- [Extrait du texte]
******
En résumé, sur ce premier point, l'autorité publique
ne saurait intervenir pour faire évacuer une église occupée
sans que son intervention ait été sollicitée par
le curé affectataire. À moins que l'ordre public entendu
au sens le plus strict, qui inclut exclusivement la sécurité,
la tranquillité et la salubrité publiques, ne soit menacé.
Or, on ne peut prétendre que l'occupation pacifique d'une église,
surtout si elle a lieu avec l'assentiment du curé affectataire,
constitue une menace pour l'ordre public suffisamment caractérisée
pour autoriser l'autorité publique à intervenir au nom
de ses pouvoirs de police. Elle ne porte par elle-même atteinte
ni à la sécurité, ni à la tranquillité
publiques.
À supposer même ce qui n'a pas été
le cas que des manifestations extérieures à
l'église et liées à l'occupation auraient troublé
l'ordre public, cela n'aurait pas justifié une intervention à
l'intérieur de l'église. Tout au plus pourrait-on imaginer
l'hypothèse où la dégradation des conditions d'hygiène
à l'intérieur de l'église atteindrait un point
tel qu'elle représenterait aux yeux de l'autorité de police
une menace pour la salubrité publique justifiant qu'elle prenne
des mesures pour parer à cette menace.
Mais même dans le cas où l'autorité publique est
habilitée à agir, soit parce qu'elle y a été
invitée par l'autorité ecclésiastique, soit parce
que l'ordre public est immédiatement menacé, elle ne peut
en principe utiliser la force.
La réponse, là encore, est en principe négative,
par simple application des règles générales qui
régissent le recours à la force par l'administration.
L'administration dispose du privilège de la décision
exécutoire : c'est-à-dire qu'elle peut imposer aux
administrés des obligations, leur adresser des ordres auxquels
ils sont tenus d'obéir. Ainsi, elle avait la possibilité,
si les conditions de son intervention étaient remplies (soit
parce qu'elle aurait été saisie d'une demande en ce sens,
soit parce que l'ordre public était immédiatement menacé),
d'ordonner aux occupants d'évacuer l'église.
Mais en cas de résistance des intéressés, si ceux-ci
n'obéissent pas spontanément, l'administration n'a pas
pour autant le droit de recourir à la force pour assurer l'exécution
de ses décisions : elle doit s'adresser préalablement
au juge, soit pour qu'il prononce une condamnation si les faits commis
constituent une infraction pénalement réprimée
(telle l'entrave à l'exercice du culte), soit pour qu'il l'autorise
à utiliser la force publique.
Le recours à l'exécution forcée sans autorisation
préalable du juge n'est possible que dans des hypothèses
limitées. Les règles qui régissent cette exécution
forcée ont été formulées dans l'arrêt
du tribunal des conflits du 2 décembre 1902, Sté
immobilière de Saint-Just. Le recours à la force est possible
dans trois hypothèses :
-
lorsqu'il est expressément autorisé par la loi (ainsi,
la reconduite à la frontière ou l'expulsion d'un étranger
peuvent être exécutées par la force depuis que
l'ordonnance de 1945 a été modifiée en ce sens
par la loi Bonnet de 1980 puis par les lois ultérieures ;
-
lorsqu'il y a urgence ;
-
lorsqu'il n'existe aucune voie de droit, notamment judiciaire,
permettant de sanctionner le comportement de l'administré
récalcitrant, de sorte que l'administration n'a pas d'autre
choix que le recours à la force pour assurer l'effectivité
de ses décisions.
******
- [Données]
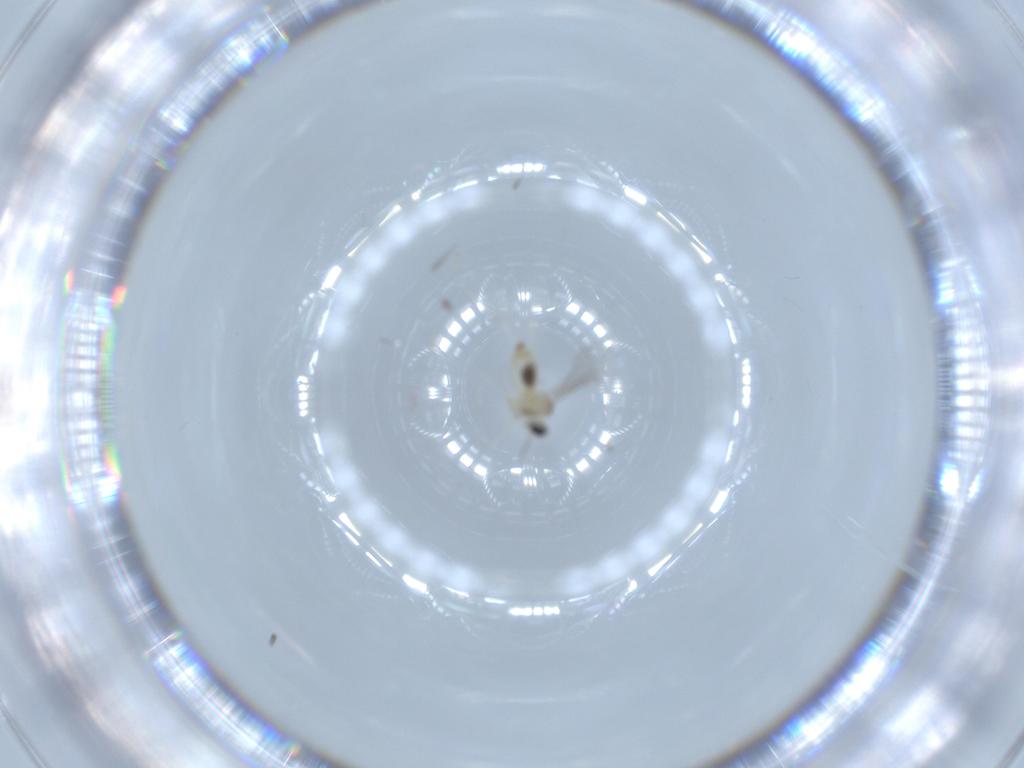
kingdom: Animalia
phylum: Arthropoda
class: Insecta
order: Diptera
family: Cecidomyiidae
******
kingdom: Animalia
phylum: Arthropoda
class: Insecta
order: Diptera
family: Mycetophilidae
******
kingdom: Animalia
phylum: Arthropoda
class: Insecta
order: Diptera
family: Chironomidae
******
- [Consigne] D'après l'extrait sur l'occupation des églises, pourquoi l'autorité publique ne peut-elle pas invoquer ses pouvoirs de police pour faire évacuer une église occupée pacifiquement ? Expliquez en vous appuyant sur les raisons données dans le texte.

- [Réponse rédigée] Hors demande du curé affectataire, l'autorité publique ne peut intervenir que si l'ordre public, entendu au sens strict (sécurité, tranquillité et salubrité publiques), est menacé. Or l'occupation pacifique d'une église, surtout avec l'assentiment du curé affectataire, ne constitue pas une menace suffisamment caractérisée : elle ne porte par elle-même atteinte ni à la sécurité ni à la tranquillité publiques.